Pilote - Turtle (Bonobo Mix)

I walked into an empty bar in Reykjavik around 6pm, and a woman working there was sweeping up a broken mirror. I asked what happened, and she said a drunk guy was upset they wouldn’t serve him more beer. So, he through a chair and broke a mirror on his way out. This was the song playing in the background.

The first time I heard this I was staying in a castle in the Loire Valley for a month. It always reminds me of that very good time.

Phil Collins - Something Happened On The Way to Heaven

I love this song! It makes me so happy to see you mention it!

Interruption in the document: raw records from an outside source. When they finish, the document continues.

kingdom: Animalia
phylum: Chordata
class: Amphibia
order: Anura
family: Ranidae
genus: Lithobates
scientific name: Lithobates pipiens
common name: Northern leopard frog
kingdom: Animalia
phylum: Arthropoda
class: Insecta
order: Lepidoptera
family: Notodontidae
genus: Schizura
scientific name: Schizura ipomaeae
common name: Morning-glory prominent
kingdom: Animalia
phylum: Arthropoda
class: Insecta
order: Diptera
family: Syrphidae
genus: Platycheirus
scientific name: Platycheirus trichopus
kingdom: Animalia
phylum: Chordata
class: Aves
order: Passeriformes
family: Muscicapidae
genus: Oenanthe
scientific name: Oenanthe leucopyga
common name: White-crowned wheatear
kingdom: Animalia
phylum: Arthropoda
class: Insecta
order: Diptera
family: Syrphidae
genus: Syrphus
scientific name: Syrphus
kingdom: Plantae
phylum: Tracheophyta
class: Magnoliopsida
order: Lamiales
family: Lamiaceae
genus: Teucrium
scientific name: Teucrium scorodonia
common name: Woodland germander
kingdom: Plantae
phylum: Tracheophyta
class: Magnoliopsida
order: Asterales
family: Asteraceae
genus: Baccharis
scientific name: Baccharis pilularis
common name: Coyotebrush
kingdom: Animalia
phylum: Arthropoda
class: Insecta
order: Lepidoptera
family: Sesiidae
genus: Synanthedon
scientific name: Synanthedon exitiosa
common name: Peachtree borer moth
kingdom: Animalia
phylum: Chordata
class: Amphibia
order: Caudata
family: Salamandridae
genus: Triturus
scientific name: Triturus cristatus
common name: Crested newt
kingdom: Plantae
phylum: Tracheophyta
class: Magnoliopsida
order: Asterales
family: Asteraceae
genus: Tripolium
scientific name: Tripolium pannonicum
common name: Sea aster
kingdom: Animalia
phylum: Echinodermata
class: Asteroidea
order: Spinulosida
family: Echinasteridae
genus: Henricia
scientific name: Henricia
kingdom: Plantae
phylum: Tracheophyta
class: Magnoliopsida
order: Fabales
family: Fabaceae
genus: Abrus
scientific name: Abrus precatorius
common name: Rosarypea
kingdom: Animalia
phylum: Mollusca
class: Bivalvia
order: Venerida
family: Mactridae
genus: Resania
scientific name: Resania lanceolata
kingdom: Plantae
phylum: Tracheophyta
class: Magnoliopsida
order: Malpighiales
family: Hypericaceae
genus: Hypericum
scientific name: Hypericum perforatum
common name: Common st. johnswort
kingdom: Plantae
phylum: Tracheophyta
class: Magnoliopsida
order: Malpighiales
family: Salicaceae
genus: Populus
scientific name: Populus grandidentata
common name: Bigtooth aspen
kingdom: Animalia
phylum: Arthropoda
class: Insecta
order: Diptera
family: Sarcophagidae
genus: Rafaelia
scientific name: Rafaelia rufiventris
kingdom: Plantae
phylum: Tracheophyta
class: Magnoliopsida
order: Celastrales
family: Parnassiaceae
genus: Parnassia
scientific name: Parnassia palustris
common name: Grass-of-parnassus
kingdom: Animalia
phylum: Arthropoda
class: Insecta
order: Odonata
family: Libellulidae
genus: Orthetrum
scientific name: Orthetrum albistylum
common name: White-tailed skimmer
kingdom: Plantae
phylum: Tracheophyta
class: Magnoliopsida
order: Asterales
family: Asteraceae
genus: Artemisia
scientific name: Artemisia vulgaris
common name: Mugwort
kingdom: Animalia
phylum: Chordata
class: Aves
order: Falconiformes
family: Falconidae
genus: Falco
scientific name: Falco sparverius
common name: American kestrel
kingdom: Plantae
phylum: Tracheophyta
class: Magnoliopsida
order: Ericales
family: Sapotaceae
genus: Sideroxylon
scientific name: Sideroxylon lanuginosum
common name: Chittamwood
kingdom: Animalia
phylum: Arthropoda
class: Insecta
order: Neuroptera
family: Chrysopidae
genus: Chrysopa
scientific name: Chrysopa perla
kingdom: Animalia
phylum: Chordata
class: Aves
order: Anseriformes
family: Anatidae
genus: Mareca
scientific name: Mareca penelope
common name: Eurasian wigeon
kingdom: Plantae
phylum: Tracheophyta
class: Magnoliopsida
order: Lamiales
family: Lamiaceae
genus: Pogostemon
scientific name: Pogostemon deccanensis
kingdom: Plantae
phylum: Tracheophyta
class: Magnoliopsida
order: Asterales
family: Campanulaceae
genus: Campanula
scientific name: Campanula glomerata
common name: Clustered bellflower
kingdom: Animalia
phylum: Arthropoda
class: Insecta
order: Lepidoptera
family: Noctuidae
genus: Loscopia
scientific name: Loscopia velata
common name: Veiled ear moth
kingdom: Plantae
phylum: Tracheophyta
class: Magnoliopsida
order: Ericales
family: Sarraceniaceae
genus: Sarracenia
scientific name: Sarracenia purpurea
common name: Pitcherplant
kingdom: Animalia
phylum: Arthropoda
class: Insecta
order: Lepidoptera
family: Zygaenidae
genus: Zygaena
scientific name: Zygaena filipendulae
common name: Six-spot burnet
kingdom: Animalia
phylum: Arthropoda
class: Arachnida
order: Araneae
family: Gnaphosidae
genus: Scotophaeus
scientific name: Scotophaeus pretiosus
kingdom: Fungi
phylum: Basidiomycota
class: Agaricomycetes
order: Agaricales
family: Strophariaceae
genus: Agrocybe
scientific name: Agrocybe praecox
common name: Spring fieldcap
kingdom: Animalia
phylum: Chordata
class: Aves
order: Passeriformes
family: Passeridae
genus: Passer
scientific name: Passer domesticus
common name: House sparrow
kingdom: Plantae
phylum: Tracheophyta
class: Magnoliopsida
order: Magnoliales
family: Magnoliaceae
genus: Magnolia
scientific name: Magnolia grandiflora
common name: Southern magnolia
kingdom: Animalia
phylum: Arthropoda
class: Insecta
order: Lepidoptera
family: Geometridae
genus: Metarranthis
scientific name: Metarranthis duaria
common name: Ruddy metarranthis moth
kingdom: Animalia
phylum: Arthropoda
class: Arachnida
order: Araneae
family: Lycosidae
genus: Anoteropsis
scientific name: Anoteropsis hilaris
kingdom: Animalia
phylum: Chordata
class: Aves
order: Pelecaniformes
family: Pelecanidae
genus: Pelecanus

The Boxer, Simon and Garfunkel: Simon & Garfunkel - The Boxer (Audio) - YouTube

The place: driving Highway 101 from Santa Barbara (college) to San Francisco (home).

Their old tunes like that (and like The Sound of Silence, the first song, here: - YouTube) bring me back to when my sister, 1 year younger, and I both attended UCSB. On the long 6-hr drives home, usually on a Friday night, we’d sing along to some tapes. She is very musical, and while I enjoy singing I can just carry a tune. She help me nail the Paul Simon parts and we’d sing their older works in harmony.

Good times, even though some of their older songs can be corny (e.g., from their Wednesday Morning, 3A.M. album).

If an ice rink counts as a “certain place”:
In 75 when I was 10, learning to skate during general skating time - music always blaring - “Black Dog” I’ll always associate with the still-palpable euphoria of learning the pivot when maintaining your pace as you switch from forwards to backwards skating.

If not:
A buncha places, all throughout B.C., during the first of four family summer car vacations (again - '75, remaining three summers down the 3 western states). Ringo’s “It Don’t Come Easy” was on the radio then, and this Beatles family definitely took note of and enjoyed it the several times we heard it. Good sunny summer shit.

aside: can’t figure out why we heard that tune so much, considering it was released about four years previously. It was almost like it was still on playlists? Naw, that couldn’t be…oh well.